Durant les dix dernières années, les différents gouvernements qui se sont succédé avaient parlé de programmes de réformes et de développement, pour résorber le chômage, équilibrer la distribution des richesses entre les différentes régions et améliorer le niveau de vie des Tunisiens.Malheureusement, rien n’a été réalisé, car tous ces programmes manquaient, d’abord, de volonté politique et ensuite de cohérence globale, faute de vision à long terme.
Quand on parle de digitalisation, de santé, d’éducation, d’énergie, d’agriculture, de développement régional, de recherche scientifique, de justice, de corruption, de dette, de culture, de la jeunesse et d’autres domaines, on attaque le vif du sujet.
C’est à travers des réformes et des améliorations apportées à ces différents secteurs que l’état serait capable d’améliorer la situation économique et sociale des tunisiens, tout en respectant les acquis fondamentaux de démocratie, de liberté, de justice et d’égalité des chances.
Mais sommes-nous sûrs que toutes ces réformes appliquées, chacune de son côté, donneraient un ensemble cohérent et efficace. La réponse est non, en l’absence d'une vision pour notre pays.
Que voulons-nous pour nous-mêmes et pour notre Tunisie dans un horizon de 30, 40 ou même 50 ans ?
Un grand homme politique a dit un jour qu’une vision est un rêve qui se réalise grâce à la volonté des hommes.

◆ ◆ ◆ ◆ ◆

* **Exercice écrit**
Pouvez-vous résumer en deux phrases le texte ci-dessus sur les réformes en Tunisie ?

◆ ◆ ◆ ◆ ◆

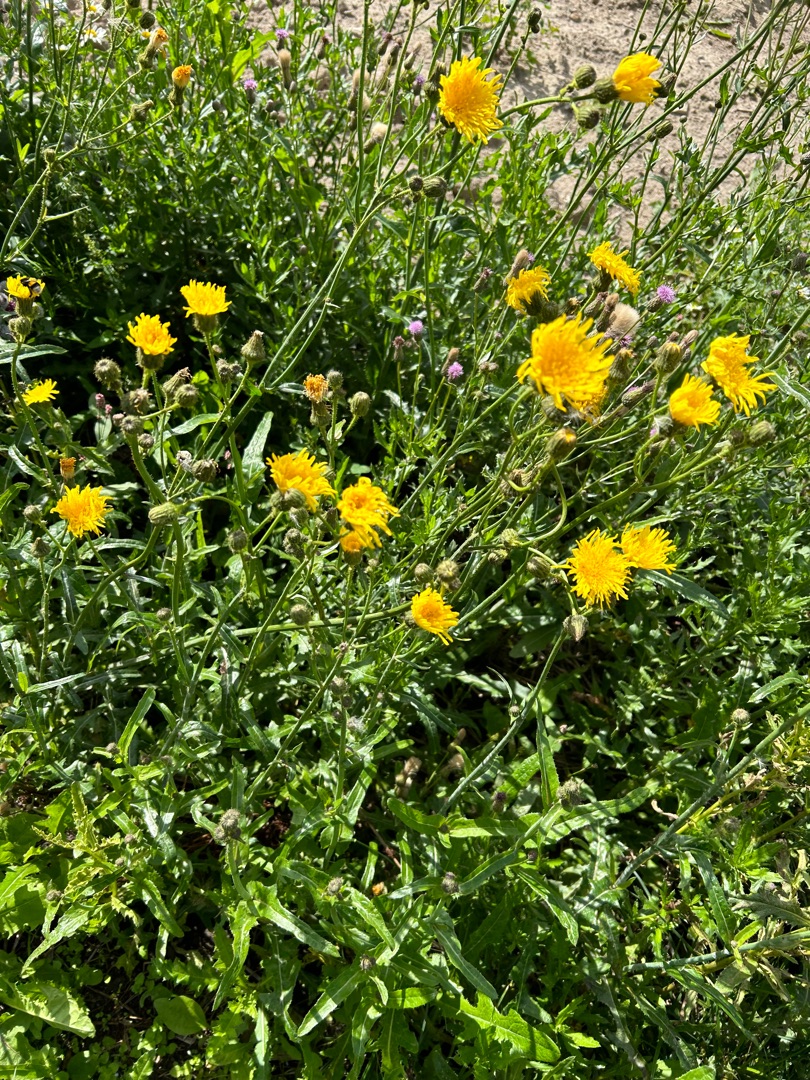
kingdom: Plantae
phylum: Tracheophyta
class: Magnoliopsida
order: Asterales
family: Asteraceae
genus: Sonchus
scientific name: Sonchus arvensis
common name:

◆ ◆ ◆ ◆ ◆

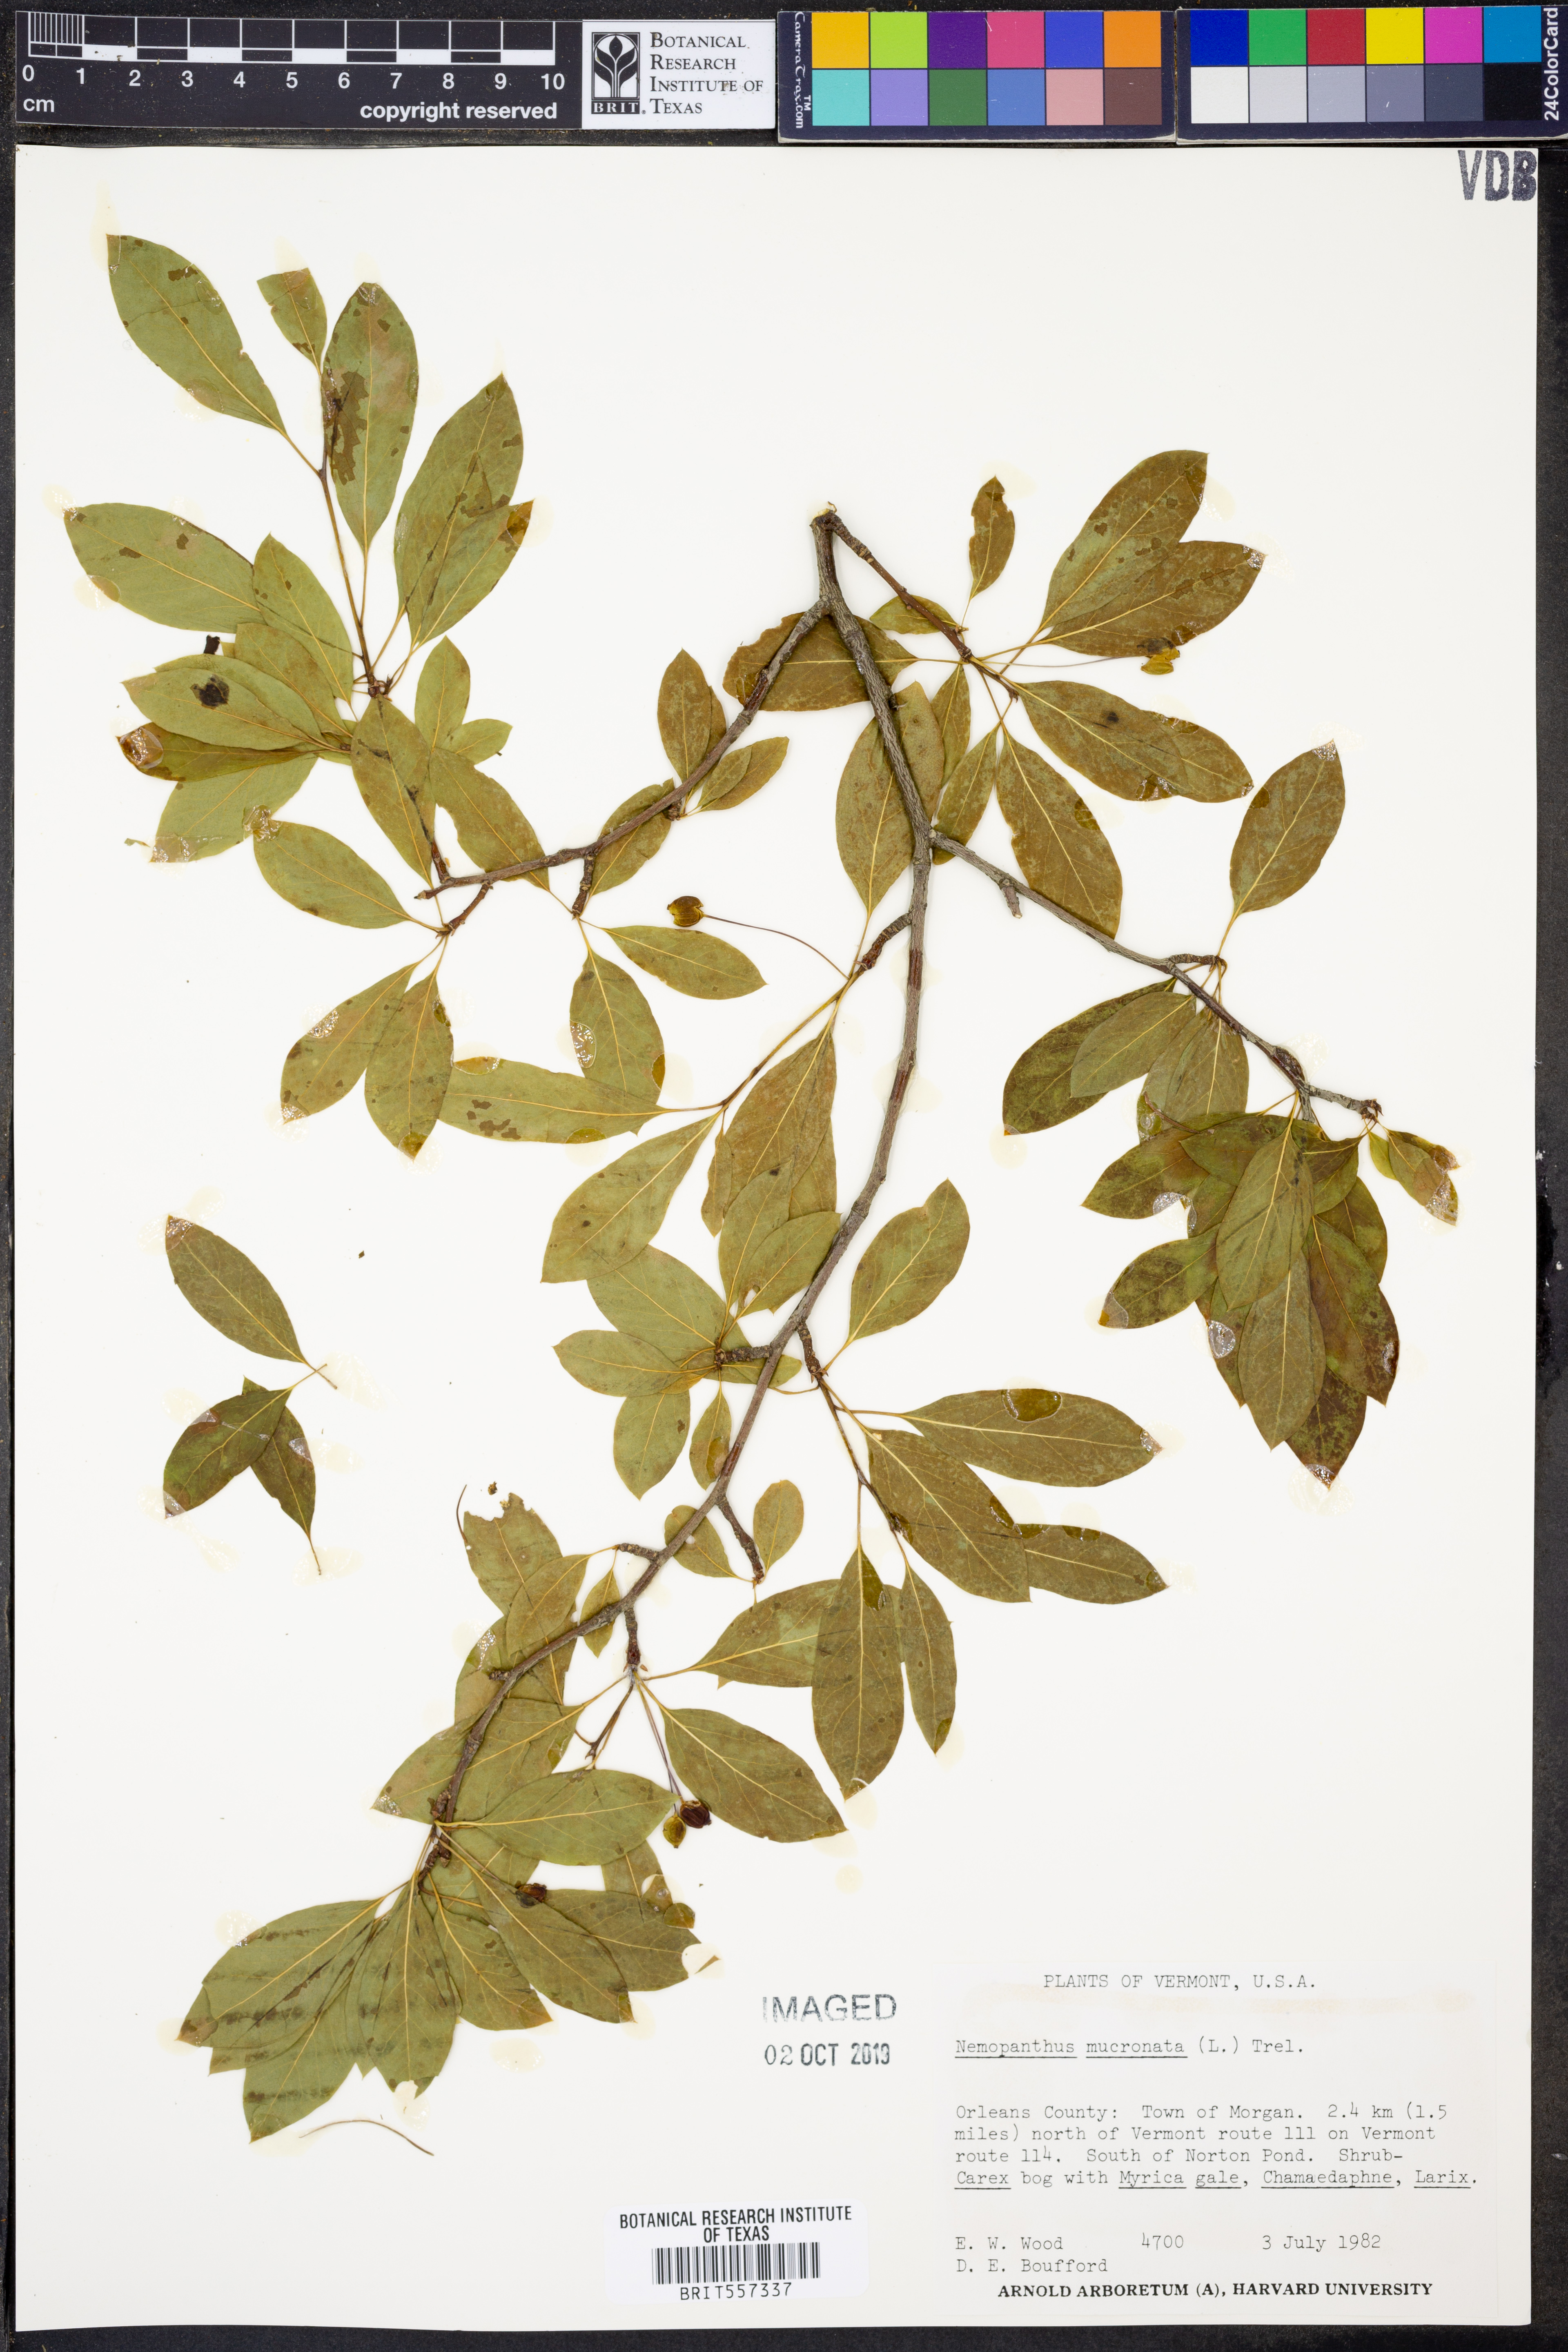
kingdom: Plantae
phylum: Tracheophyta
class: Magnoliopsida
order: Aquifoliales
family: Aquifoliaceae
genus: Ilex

◆ ◆ ◆ ◆ ◆

* **Réponse écrite**
Depuis dix ans, les gouvernements tunisiens successifs ont annoncé des programmes de réformes et de développement, mais rien n'a été réalisé, faute de volonté politique et de cohérence globale en l'absence de vision à long terme. Des réformes dans des secteurs comme la santé, l'éducation, l'énergie ou la justice permettraient d'améliorer la situation économique et sociale des Tunisiens, mais, appliquées chacune de son côté et sans vision pour le pays, elles ne formeraient pas un ensemble cohérent et efficace.